Gato Negro (Gatto Nero – 1981)
Um projeto despretensioso feito como um favor de Lucio Fulci ao produtor Giulio Sbarigi, com fantásticas cenas de gore envolvendo chamas e objetos pontiagudos, abusando dos seus característicos planos de detalhe nos olhos, mas com um cuidado maior na construção de clima em um cenário bucólico inglês, resultando em um verniz mais elegante do que o diretor costumava apresentar à época.
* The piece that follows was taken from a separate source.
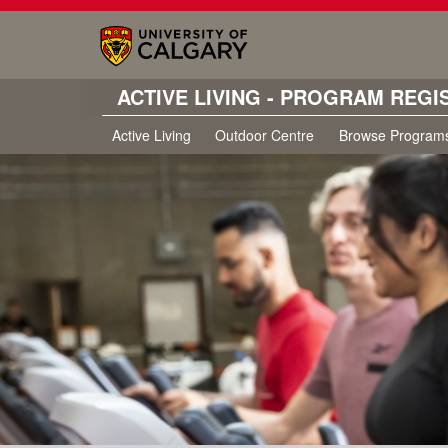
ACTIVE LIVING - PROGRAM REGI
Active Living
Outdoor Centre
Browse Program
A trilha de Pino Donaggio ajuda a reforçar o tom sobrenatural e a tristeza da sina de um amaldiçoado, preenchendo as lacunas usuais dos roteiros de seus filmes. O conto é o mais famoso de Poe, tem um final inesquecível e já foi inspiração para vários projetos, como “No Quarto Escuro de Satã”, de Sergio Martino, que a Versátil está lançando na caixa “Giallo, Vol. 3”, até Mario Bava bebeu dessa fonte em seu “Schock”. Vale comparar a versão de Fulci com a comandada por Dario Argento em “Dois Olhos Satânicos”, presente na caixa. 






* Os filmes estão sendo lançados em DVD pela distribuidora Versátil, com a curadoria sempre impecável de Fernando Brito, no digistack "Edgar Allan Poe no Cinema, Vol. 2", em parceria exclusiva com a Livraria Cultura.